According to reports, insults were traded, bricks and bottles hurled; there were in your face clashes and eventually some rounds were discharged. The person discharging the rounds claimed that he felt threatened.
In the wake of the incident some media houses decided to downplay what happened because of wanting to avoid any semblance of hostility during the elections. They weighed the facts, recognized that there was the clear fact that some people could misconstrue the incident for a racial episode and opted to transmit a story that did not truly reflect what happened.
The state media played it for what it was worth—a disruption of a meeting of the ruling party by people from the main opposition party. There is the widely held belief that once one speaks of the ruling party, one is speaking of people of East Indian ancestry; when the conversation shifts to the main opposition party people conclude that they are talking about people of African ancestry.
However, in this case, the victims were Guyanese of African ancestry as were most of the members of the aggressive forces.
Hostile crowds are common to the election campaign. There has never been a political campaign without some report of a crowd being hostile to the campaigner. In many cases, good sense would prevail. But there is heckling to the point of antagonizing each other; rotten eggs have flown and public address systems have been taken down.
It is for this reason that the party campaigning in a hostile community would do so in broad daylight; they would use night to operate in their strongholds.
This antagonistic behaviour is however reserved for the ‘silly season’. At the end of the day everyone recognizes the need to live together. In fact, in many cases people know whom each other supports and that is no hindrance in their daily lies.
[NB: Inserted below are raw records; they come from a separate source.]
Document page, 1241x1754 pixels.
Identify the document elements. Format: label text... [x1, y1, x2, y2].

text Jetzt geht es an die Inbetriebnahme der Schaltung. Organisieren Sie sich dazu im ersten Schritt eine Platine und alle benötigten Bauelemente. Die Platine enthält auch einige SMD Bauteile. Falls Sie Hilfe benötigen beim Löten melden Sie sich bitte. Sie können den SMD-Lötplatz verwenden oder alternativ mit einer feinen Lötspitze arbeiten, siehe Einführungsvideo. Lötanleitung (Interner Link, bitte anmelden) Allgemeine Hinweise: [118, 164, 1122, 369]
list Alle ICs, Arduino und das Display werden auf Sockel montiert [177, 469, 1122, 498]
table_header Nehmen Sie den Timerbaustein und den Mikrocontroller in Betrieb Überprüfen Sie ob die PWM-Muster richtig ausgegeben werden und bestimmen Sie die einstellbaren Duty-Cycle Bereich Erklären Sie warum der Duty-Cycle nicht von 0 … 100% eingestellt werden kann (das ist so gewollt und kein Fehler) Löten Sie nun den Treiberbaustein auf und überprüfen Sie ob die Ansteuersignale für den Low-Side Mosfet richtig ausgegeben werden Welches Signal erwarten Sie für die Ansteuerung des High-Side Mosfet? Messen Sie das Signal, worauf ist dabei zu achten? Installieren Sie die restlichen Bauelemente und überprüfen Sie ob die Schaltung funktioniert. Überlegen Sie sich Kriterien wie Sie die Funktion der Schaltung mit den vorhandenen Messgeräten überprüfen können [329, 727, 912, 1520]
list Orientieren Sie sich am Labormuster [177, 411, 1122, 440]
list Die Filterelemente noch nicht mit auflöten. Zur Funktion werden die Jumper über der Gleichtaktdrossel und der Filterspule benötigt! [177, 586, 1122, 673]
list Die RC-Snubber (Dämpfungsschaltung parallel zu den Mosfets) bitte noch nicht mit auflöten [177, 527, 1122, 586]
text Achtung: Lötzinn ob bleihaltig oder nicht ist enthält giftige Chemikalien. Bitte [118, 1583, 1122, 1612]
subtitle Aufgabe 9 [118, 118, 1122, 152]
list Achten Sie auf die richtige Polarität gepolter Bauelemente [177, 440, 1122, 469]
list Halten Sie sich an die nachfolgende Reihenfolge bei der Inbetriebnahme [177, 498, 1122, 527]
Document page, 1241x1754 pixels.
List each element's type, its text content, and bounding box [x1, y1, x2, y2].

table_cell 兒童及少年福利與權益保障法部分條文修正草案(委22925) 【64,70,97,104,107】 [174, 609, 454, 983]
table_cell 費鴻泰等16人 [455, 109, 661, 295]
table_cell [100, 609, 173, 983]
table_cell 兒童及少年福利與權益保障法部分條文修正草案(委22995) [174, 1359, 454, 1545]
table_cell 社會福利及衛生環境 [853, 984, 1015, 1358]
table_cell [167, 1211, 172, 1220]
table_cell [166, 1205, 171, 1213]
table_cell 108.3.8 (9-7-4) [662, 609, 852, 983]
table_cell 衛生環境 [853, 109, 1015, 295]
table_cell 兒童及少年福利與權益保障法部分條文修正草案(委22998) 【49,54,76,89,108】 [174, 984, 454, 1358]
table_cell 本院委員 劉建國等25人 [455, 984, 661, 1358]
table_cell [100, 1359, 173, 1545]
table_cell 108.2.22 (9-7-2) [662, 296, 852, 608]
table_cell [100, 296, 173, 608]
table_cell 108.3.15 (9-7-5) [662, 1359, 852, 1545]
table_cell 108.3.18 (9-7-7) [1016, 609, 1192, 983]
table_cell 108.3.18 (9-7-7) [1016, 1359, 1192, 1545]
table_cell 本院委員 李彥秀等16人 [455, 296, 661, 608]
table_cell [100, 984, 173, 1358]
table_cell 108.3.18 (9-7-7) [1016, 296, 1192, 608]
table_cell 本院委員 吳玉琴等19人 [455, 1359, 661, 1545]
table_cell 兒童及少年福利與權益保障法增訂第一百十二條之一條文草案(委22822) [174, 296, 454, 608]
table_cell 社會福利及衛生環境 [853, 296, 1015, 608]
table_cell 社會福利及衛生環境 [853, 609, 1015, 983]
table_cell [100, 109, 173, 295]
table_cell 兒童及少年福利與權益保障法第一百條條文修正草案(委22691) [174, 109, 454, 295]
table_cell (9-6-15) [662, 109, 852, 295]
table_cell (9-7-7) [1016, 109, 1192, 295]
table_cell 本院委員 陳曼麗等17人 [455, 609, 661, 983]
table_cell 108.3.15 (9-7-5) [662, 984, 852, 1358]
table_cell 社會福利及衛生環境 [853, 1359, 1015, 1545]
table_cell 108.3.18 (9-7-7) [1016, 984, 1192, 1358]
Why it becomes an issue at this time of the impending elections must be because people suddenly recognize that it is a win-lose situation; that they are now combatants like boxers in a ring.
History would record that there was no such animosity prior to the 1960s. Indeed there was always ethnic distrust and the corresponding ethnic tolerance. There was a chance for this distrust to disappear when the nation united against the colonial rulers and formed the People’s Progressive Party. That ended when Dr Cheddi Jagan and Forbes Burnham parted company.
It would seem that the political situation is deteriorating. In 2001 the election authorities saw the need for a media code of conduct. Then in 2006 they saw the need for a political code of conduct. These codes were intended to restrain behaviour; to ensure that no one incited to violence or behaved in any way as to bring issues of race, gender or religion into negative focus.
It must be that we are either less respectful of each other or more thin-skinned than our predecessors. It could also be that people hold their politics and their politicians more dearly than those in the days of yore. Whatever the case the administrators have a fear that the country could degenerate into chaos. And they have every good reason to.
The rulers appear to be more corrupt than their predecessors while the people feel that they are all being exploited. It is this that makes them feel this measure of antagonism toward which ever ruler is in office if that person appears to be different in appearance and seems to favour those who look like him or her.
But for all this there should not be any hostility. Violent actions set the country back.